Karena malam itu adalah “ladies night”, para kaum hawalah yang mendominasi setiap sudut tempat yang ada. Dengan pakaian yang sexy dan solekan yang menggiurkan, mereka langkahkan kaki mereka bak seorang model yang berjalan di atas catwalk. Seketika itu juga penulis masuk bersama rekan-rekannya menuju bagian dalam gedung tersebut. Dentum-dentum musikpun sudah mulai terdengar sejak penulis menginjakkan kakinya di pelataran parkir. Dengan langkah pasti penulis bersama rekan-rekannya melangkahkan kaki untuk segera mencari tempat yang kosong dan menikmati khasanah hedonisme kehidupan malam.

Di dalam, ruangan tersebut didominasi meja-meja kecil serta meja bar dan sebuah panggung besar yang terpampang dan dipenuhi oleh band pengiring yang sedang menghibur para penikmat dunia malam. Dengan musik yang “full of bit” dan pakaian yang “full of sexy” mereka terus beraksi layaknya bintang pada malam itu.

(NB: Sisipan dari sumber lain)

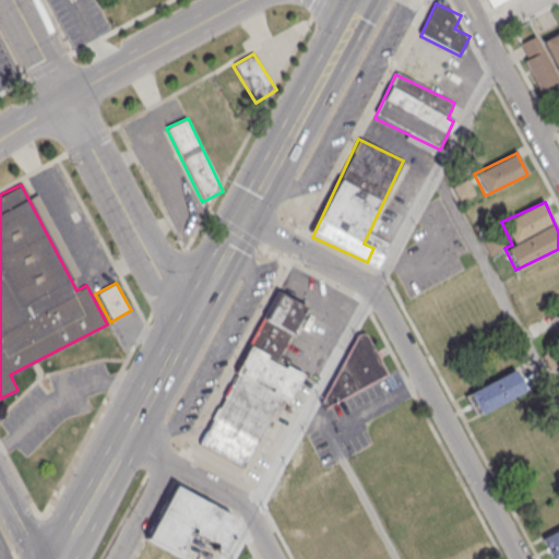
[(204,448),(248,466),(277,397),(289,402),(301,372),(278,363),(304,304),(272,290),(204,448)]
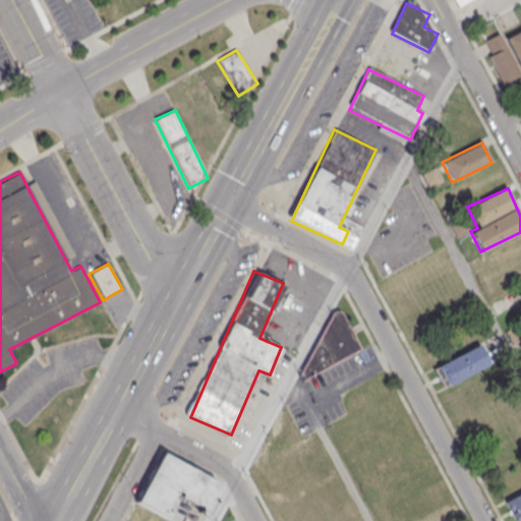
[(360,349),(345,320),(294,346),(303,363),(295,367),(301,380),(360,349)]
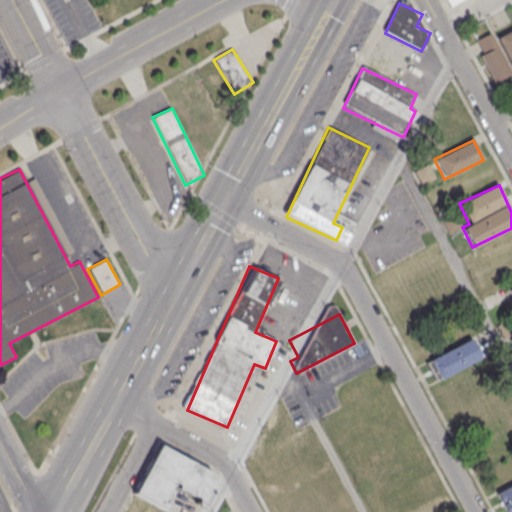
[(435,381),(481,361),(472,341),(426,360),(435,381)]
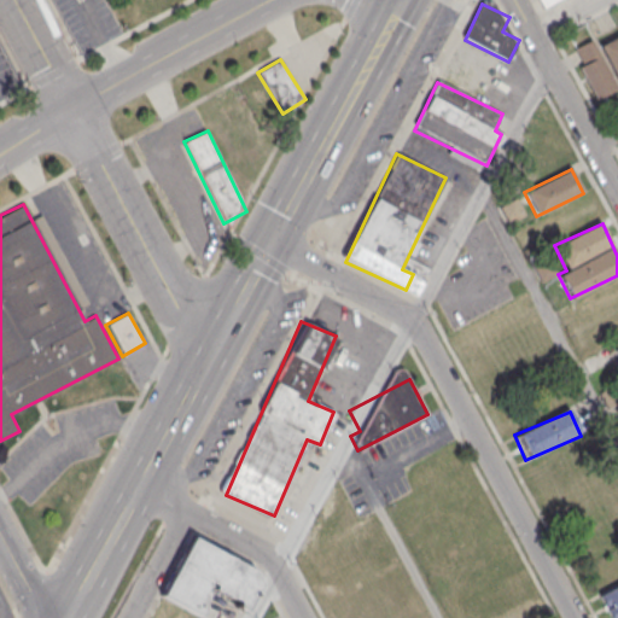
[(249,611),(266,573),(190,537),(161,598),(197,614),(208,590),(249,611)]
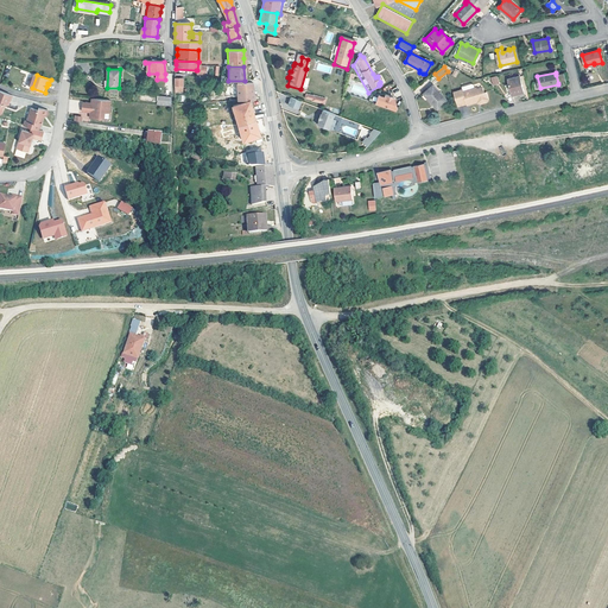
[(519,76),(507,78),(508,83),(505,84),(506,90),(507,92),(511,90),(512,95),(523,93),(519,76)]
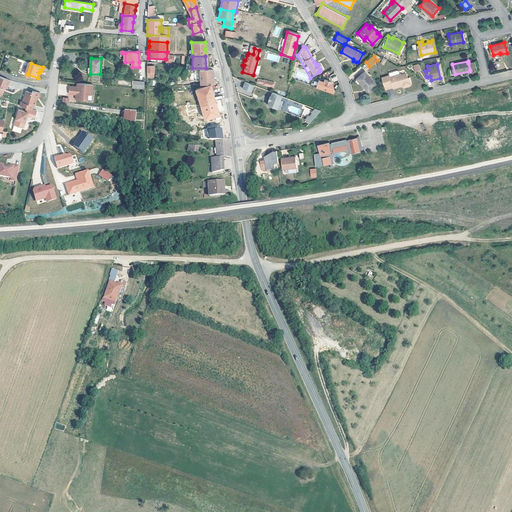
[(199,71),(199,85),(208,85),(213,85),(212,77),(212,70),(199,71)]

Penulispun mulai menjajaki sekeliling tempat, mencoba mencari tempat yang sekiranya nyaman untuk menikmati menikmati live performance dari band tersebut. Akhirnya penulis memutuskan untuk menuju lantai atas dari ruang tersebut. Tetapi sebelum sebelum menaiki anak tangga, mata penulis tiba-tiba tertarik untuk mengamati segerombolan pasangan muda yang masih belia yang berdasarkan estimasi penulis umurnya masih dibawah 17 tahun. Sambil menikmati musik, mereka memadu kemesraan di salah satu sudut ruangan di tempat tersebut. Sungguh ironis memang ketika usia belia mereka sudah terlihat terbiasa dan terkesan suatu hal yang sudah menjadi agenda harian mereka untuk menikmati romansa dunia malam. Setelah puas mengamati, tak jauh dari situ terlihat sangat jelas segerombol kaum gay yaitu pencinta sesama jenis yang sepertinya tak mau kalah dalam berunjuk gigi dan yang sangat mengherankan adalah usia mereka yang relatif muda belia. Seperti tidak mau percaya tetapi itulah realita yang dihadapi penulis.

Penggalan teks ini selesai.